In sharp contrast, the Senate’s 2014 budget, written by Budget Chairwoman Patty Murray, proposes full funding at $900 million for LWCF. The President’s budget recommends significant increases, not cuts.
“We’re grateful to our Washington Congressional Delegation for fighting for strong funding for the LWCF,” said Joanna Grist, executive director of the Washington Wildlife and Recreation Coalition. “Their constituents are relying on them to make sure our state continues to benefit from this essential program.”
The House’s action stands in opposition to bipartisan efforts to support LWCF, including recent letters from 157 Members of the House of Representatives and 48 Senators, including Republicans and Democrats, urging the Appropriations Committee to dedicate robust funding for LWCF in the Fiscal Year 2014 budget.
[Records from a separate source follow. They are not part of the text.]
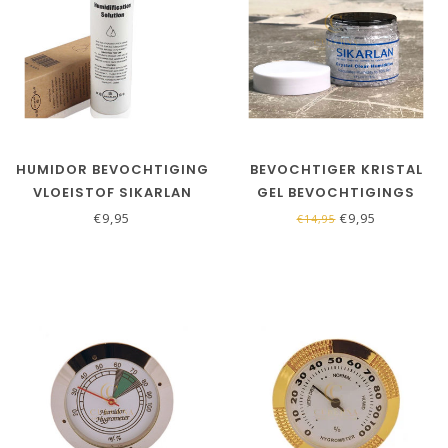
HUMIDOR BEVOCHTIGING
BEVOCHTIGER KRISTAL
VLOEISTOF SIKARLAN
GEL BEVOCHTIGINGS
POTJE
€9,95
€9,95
€14,95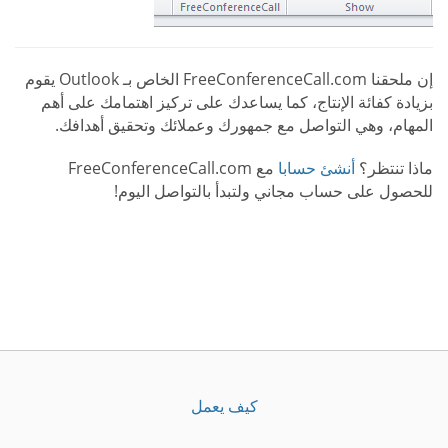
إن ملحقنا FreeConferenceCall.com الخاص بـ Outlook يقوم
بزيادة كفائة الإنتاج، كما يساعدك على تركيز اهتمامك على أهم
المهام، وهي التواصل مع جمهورك وعملائك وتحقيق أهدافك.
ماذا تنتظر؟
أنشئ حسابا
مع FreeConferenceCall.com
للحصول على حساب مجاني ولتبدأ بالتواصل اليوم!
كيف يعمل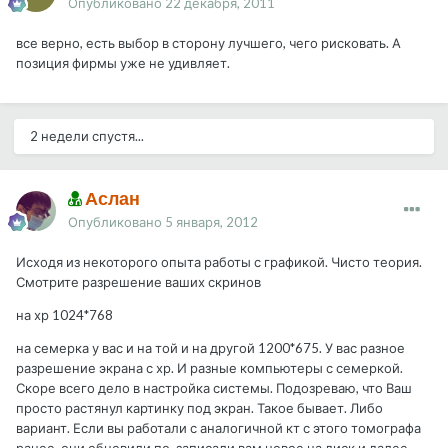
Опубликовано
22 декабря, 2011
все верно, есть выбор в сторону лучшего, чего рисковать. А
позиция фирмы уже не удивляет.
2 недели спустя...
Аслан
Опубликовано
5 января, 2012
Исходя из некоторого опыта работы с графикой. Чисто теория.
Смотрите разрешение ваших скринов
на хр 1024*768
на семерка у вас и на той и на другой 1200*675. У вас разное
разрешение экрана с хр. И разные компьютеры с семеркой.
Скоре всего дело в настройка системы. Подозреваю, что Ваш
просто растянул картинку под экран. Такое бывает. Либо
вариант. Если вы работали с аналогичной кт с этого томографа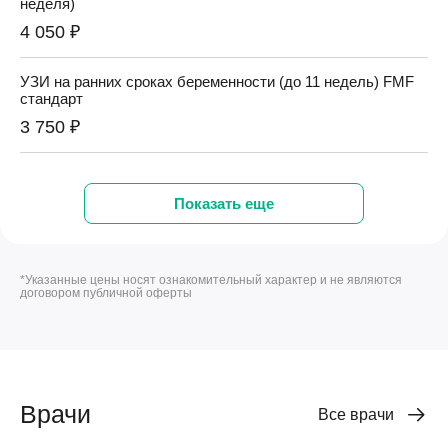
неделя)
4 050 ₽
УЗИ на ранних сроках беременности (до 11 недель) FMF
стандарт
3 750 ₽
Оперативные вмешательства
Показать еще
Раздельное диагностическое выскабливание полости
матки при неразвивающейся беременности, 1-ой категории
сложности
*Указанные цены носят ознакомительный характер и не являются
договором публичной оферты
23 507 ₽
Лапароскопические операции
Субтотальная гистерэктомия (ампутация матки) с
Врачи
Все врачи
использованием видеоэндоскопических технологий 1
категории сложности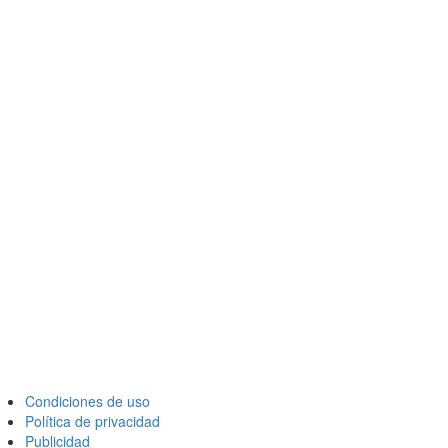
Condiciones de uso
Política de privacidad
Publicidad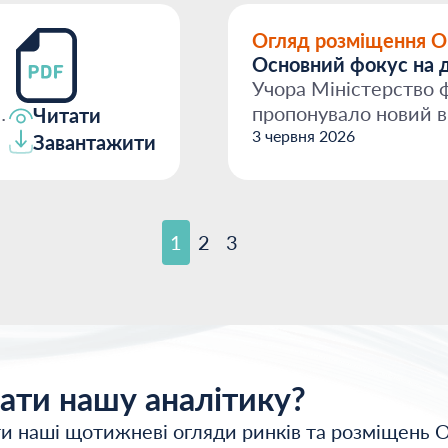
Огляд розміщення 
Основний фокус на д
Учора Міністерство ф
3
пропонувало новий в
Читати
облігацій із майже дв
3 червня 2026
Завантажити
1
2
3
ати нашу аналітику?
и наші щотижневі огляди ринків та розміщень 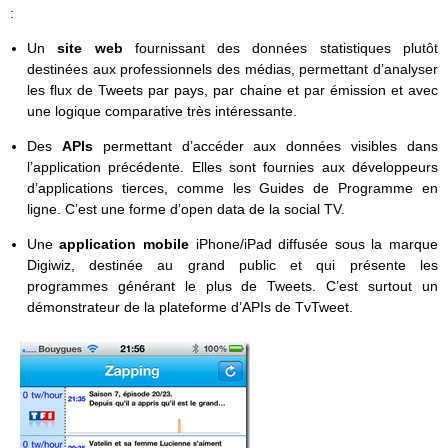
:
Un
site web
fournissant des données statistiques plutôt
destinées aux professionnels des médias, permettant d’analyser
les flux de Tweets par pays, par chaine et par émission et avec
une logique comparative très intéressante.
Des
APIs
permettant d’accéder aux données visibles dans
l’application précédente. Elles sont fournies aux développeurs
d’applications tierces, comme les Guides de Programme en
ligne. C’est une forme d’open data de la social TV.
Une
application mobile
iPhone/iPad diffusée sous la marque
Digiwiz, destinée au grand public et qui présente les
programmes générant le plus de Tweets. C’est surtout un
démonstrateur de la plateforme d’APIs de TvTweet.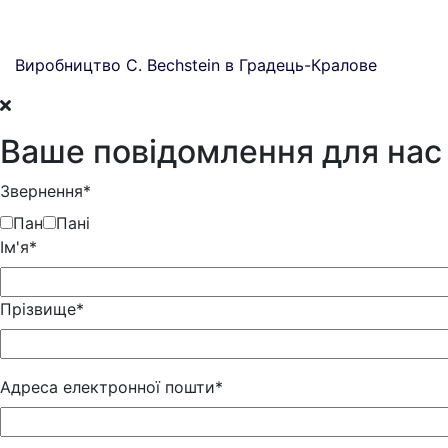
Виробництво C. Bechstein в Градець-Кралове
Ваше повідомлення для нас
Звернення*
Пан
Пані
Iм'я*
Прізвище*
Адреса електронної пошти*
- The proposal is part of a House Interior Appropriations bill that includes a host of other program eliminations and cuts.
- These stark cuts in natural resource programs are a direct result of the larger budget process in the House, which slashed the funding available to the Subcommittee by over $5 billion, or nearly 20 percent, from current-year levels.
- President Obama’s budget proposed $600 million for LWCF in 2014 and full funding beginning in 2015.
- On March 23, with the leadership of Senate Budget Committee Chair Patty Murray (D-WA), the U.S. Senate passed a Budget Resolution that would enable full funding of LWCF.
- Bipartisan legislation to fully fund LWCF, S.338, was recently introduced by Sens. Max Baucus (D-MT), Richard Burr (R-NC), and Ron Wyden (D-OR). S.338 has now gained 27 sponsors, a number which continues to grow.